And up pops this site: kaylenfoundation.org and I'm intrigued—I have a foundation with MY name?? I MUST volunteer there.
So I go to the story about the founder: baby Kaylen
And it's a sad tale about a baby who died…and her name was….Kaylen Marie!!
Um, that's MY NAME!!!
I must do something to provide a little support to this organization.
They have a partnership with a local spa to provide a day away for families who are in extended stays at the hospital with their sick child. What a GREAT idea. And they have a limo service that provides transportation.
It always kills me when I think of how horrifying it must be for a parent to have a child who is dying from some horrible illness, or just chronically ill and it seems like you are just standing by helpless and miserable, unable to help your baby-and then on top of that, your entire world is really on hold and you no longer take care of anything but your basic needs. The idea of sending a mom in this situation to a nice two-hour break at a local spa is awesome.
---
*WORK INSTRUCTION 1*: Summarize the post about the Kaylen Foundation in two sentences.
*WORK INSTRUCTION 2*: Carry on the post about the Kaylen Foundation from its final sentence.

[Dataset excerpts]
---
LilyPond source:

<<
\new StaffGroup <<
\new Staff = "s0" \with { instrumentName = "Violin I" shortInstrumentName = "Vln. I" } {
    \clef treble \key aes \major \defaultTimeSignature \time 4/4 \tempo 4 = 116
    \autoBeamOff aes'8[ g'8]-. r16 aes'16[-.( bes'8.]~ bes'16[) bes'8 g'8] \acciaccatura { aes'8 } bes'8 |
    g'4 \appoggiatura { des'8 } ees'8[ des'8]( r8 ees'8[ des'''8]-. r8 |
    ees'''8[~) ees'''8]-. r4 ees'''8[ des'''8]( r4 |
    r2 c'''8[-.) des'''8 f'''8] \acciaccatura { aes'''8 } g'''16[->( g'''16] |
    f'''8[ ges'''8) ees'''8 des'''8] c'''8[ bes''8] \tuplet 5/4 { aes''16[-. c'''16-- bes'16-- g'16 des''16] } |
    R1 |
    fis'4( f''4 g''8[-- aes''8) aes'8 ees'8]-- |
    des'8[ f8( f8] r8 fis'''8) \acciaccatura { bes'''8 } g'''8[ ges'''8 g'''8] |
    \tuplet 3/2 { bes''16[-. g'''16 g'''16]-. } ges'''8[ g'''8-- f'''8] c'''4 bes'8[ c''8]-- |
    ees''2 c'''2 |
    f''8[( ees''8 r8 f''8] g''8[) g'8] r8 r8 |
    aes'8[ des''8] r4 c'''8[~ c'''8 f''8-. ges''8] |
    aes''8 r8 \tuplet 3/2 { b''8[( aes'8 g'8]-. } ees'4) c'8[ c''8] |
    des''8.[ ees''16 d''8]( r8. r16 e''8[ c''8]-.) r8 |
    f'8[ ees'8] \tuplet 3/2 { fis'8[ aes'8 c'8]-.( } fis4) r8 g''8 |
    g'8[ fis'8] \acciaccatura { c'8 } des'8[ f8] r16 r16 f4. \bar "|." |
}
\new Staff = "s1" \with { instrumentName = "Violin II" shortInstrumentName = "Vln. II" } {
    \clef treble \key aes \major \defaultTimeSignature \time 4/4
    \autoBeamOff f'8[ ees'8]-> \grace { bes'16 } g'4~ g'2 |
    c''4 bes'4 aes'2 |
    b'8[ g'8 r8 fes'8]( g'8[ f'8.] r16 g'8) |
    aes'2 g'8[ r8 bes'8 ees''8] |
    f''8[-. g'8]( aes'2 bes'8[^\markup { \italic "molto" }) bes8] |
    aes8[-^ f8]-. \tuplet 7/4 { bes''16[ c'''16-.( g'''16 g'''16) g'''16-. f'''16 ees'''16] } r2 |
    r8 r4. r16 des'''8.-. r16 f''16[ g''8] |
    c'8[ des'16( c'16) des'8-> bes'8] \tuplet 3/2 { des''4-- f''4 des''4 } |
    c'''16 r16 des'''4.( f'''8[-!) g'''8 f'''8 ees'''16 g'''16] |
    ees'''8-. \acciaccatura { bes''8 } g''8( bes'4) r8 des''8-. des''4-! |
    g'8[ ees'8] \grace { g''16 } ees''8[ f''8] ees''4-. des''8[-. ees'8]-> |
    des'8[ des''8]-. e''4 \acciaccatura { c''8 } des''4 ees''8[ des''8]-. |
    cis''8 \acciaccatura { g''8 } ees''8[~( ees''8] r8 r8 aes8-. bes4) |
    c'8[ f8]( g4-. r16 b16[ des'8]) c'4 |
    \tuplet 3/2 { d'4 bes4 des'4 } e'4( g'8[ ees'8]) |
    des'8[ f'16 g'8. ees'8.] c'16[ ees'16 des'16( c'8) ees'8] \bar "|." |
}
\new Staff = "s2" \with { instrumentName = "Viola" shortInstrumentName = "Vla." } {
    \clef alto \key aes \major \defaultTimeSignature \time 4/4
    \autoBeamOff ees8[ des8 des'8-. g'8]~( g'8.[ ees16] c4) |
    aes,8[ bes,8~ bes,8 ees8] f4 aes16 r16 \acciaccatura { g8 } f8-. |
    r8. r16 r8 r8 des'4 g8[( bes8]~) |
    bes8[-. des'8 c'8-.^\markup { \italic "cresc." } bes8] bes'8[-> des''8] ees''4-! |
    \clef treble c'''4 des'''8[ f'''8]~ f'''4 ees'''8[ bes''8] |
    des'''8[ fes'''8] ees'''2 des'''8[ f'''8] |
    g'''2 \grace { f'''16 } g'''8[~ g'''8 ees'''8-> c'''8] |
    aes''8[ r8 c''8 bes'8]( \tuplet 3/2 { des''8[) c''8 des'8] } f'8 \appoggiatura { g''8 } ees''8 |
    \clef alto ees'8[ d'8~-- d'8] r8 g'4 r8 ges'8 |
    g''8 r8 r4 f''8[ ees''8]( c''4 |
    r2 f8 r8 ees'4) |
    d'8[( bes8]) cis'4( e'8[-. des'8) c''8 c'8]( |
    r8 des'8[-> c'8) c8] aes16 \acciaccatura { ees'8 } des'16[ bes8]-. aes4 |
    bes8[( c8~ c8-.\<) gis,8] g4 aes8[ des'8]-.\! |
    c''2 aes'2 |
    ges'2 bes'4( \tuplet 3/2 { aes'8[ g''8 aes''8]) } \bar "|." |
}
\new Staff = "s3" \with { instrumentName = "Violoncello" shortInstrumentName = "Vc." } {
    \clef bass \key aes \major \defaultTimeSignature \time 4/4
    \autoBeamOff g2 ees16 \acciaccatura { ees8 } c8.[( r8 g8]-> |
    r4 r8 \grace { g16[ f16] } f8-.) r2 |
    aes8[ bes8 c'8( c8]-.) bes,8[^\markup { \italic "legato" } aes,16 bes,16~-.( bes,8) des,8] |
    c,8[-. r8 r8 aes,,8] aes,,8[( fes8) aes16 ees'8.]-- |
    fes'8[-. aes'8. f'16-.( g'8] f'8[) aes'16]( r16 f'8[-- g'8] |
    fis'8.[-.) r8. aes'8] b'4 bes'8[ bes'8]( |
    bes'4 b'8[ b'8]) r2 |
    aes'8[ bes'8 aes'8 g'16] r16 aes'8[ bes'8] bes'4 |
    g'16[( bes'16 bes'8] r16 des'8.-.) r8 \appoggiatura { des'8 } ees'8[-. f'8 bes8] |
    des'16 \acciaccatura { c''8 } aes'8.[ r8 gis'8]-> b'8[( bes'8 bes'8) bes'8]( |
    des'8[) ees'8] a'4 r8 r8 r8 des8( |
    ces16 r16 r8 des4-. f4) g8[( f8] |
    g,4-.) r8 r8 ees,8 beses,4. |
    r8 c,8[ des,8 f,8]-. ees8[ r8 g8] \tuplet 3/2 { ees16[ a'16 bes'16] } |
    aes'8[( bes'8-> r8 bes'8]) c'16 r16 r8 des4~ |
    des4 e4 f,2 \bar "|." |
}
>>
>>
---
*RESPONSE 1*: The writer comes across kaylenfoundation.org and learns that the story behind it is about a baby named Kaylen Marie who died. Because that is also the writer's own name, the writer resolves to support the organization, which partners with a local spa and provides limo transportation to give families on extended hospital stays with a sick child a day away.

*RESPONSE 2*:
Every Easter, we host a dinner for the families staying at the local Ronald McDonald House. Every Easter, I get a little taste of what it would be like if my child wasn't healthy and robust (and eating 5 meals a day and outgrowing his shoes every 4 months). It's very touching to be in the RM house – you see first-hand how devastating an illness can be. One of the stories that lingers most with me was the woman from Alaska whose child was in the hospital. She had a great connection with my teen Andrew – they had a good report from the very start, joking around together and such. She fed him copious amounts of sugar and kept insisting that I should treasure every minute with him always. We try to be very unobtrusive to the families who are staying at the house – we talk to them if they make a move to interact with us, but otherwise, we are really there to just provide a nice easter dinner that they might normally would have had at home with their family if they weren't spending weeks at a time in the hospital with their sick child. We give them a small chance to step away from their tragedy to eat a very nice, well-balanced, home-cooked meal and just have a nice dinner with any visiting family members.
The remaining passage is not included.